Ulama lain yang mengakui keilmuan Ibnu Hajar adalah Syaikhul Islam Al-Hafizh Zainuddin Al-'Iraqi yang menggelari muridnya ini dengan sebutan:

 

الحافظ الفقيه المحدث الفاضل البارع المفيد

 

Artinya: "Seorang hafizh hadits, ahli fiqih dan ilmu hadits, berbudi luhur, cerdas, banyak memberi faidah." (As-Sakhawi, Al-Jawahir wad Durar, halaman 263-267).

 

Berikutnya, Ibnu Hajar pun memiliki banyak murid yang tersohor dengan tingkat keilmuannya luar biasa, beberapa di antaranya adalah Al-Hafizh As-Sakhawi, Al-Hafizh Burhanuddin Al-Biqa'i, Syaikhul Islam Zakariyyah Al-Anshari, Al-Kamal Ibnul Humam, ahli fiqih mazhab Hanafi, dan masih banyak lagi.

 

Pengarang kitab fenomenal berjudul Fathul Bari ini meninggalkan keluarga, para murid, pecinta, dan umat Islam pada malam Sabtu, 28 Dzulhijjah 852 H di Kairo, setelah mengalami sakit sejak bulan Dzulqa'dah.
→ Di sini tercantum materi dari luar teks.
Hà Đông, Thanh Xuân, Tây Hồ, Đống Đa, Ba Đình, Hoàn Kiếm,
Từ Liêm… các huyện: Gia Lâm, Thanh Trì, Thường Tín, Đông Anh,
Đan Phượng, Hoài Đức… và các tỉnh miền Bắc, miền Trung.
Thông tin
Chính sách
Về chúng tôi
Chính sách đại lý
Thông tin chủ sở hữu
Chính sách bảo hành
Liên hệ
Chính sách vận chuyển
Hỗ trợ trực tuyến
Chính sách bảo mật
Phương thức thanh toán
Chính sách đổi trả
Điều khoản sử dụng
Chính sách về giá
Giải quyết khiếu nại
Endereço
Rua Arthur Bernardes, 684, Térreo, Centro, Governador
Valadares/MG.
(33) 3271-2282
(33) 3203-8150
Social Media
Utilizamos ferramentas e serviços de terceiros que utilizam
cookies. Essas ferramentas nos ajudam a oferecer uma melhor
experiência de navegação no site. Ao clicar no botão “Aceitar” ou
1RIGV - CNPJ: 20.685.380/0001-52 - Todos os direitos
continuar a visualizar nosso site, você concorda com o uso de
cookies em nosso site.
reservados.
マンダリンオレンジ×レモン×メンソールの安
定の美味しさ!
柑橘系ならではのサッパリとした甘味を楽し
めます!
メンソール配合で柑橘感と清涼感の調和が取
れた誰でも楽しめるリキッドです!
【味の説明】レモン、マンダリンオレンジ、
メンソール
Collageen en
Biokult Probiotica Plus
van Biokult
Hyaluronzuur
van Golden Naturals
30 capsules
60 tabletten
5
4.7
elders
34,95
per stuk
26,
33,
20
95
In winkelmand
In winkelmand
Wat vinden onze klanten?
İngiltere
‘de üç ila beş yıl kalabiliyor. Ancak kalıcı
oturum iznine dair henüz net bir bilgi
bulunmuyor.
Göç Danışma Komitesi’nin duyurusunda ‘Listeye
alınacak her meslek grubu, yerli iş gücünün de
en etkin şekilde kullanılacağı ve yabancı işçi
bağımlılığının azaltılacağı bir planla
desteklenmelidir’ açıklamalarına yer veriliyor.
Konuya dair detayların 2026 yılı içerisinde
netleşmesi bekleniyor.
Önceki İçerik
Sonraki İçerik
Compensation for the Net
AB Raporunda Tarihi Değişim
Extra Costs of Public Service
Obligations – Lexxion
Beliau mewariskan peninggalan yang tak ternilai harganya berupa karya-karya luar biasa, murid-murid yang menyebarkan ilmunya ke berbagai negeri, serta kisah hidup yang sangat patut diteladani, tumbuh sebagai yatim-piatu, lalu di usia matang menjadi orang yang dihormati seluruh kalangan.

 

Demikian biografi singkat Al-Hafizh Ibn Hajar, kisah hidup beliau sangat patut diteladani, tumbuh sebagai yatim-piatu, lalu di usia matang menjadi orang yang dihormati seluruh kalangan. Semua itu, selain berkat faktor-faktor pendukung, juga karena ketekunan  dan semangat yang senantiasa terpelihara. Wallahu a'lam.

 

Ustadz Rif'an Haqiqi, Pengajar di Pondok Pesantren Ash-Shiddiqiyyah Berjan, Purworejo.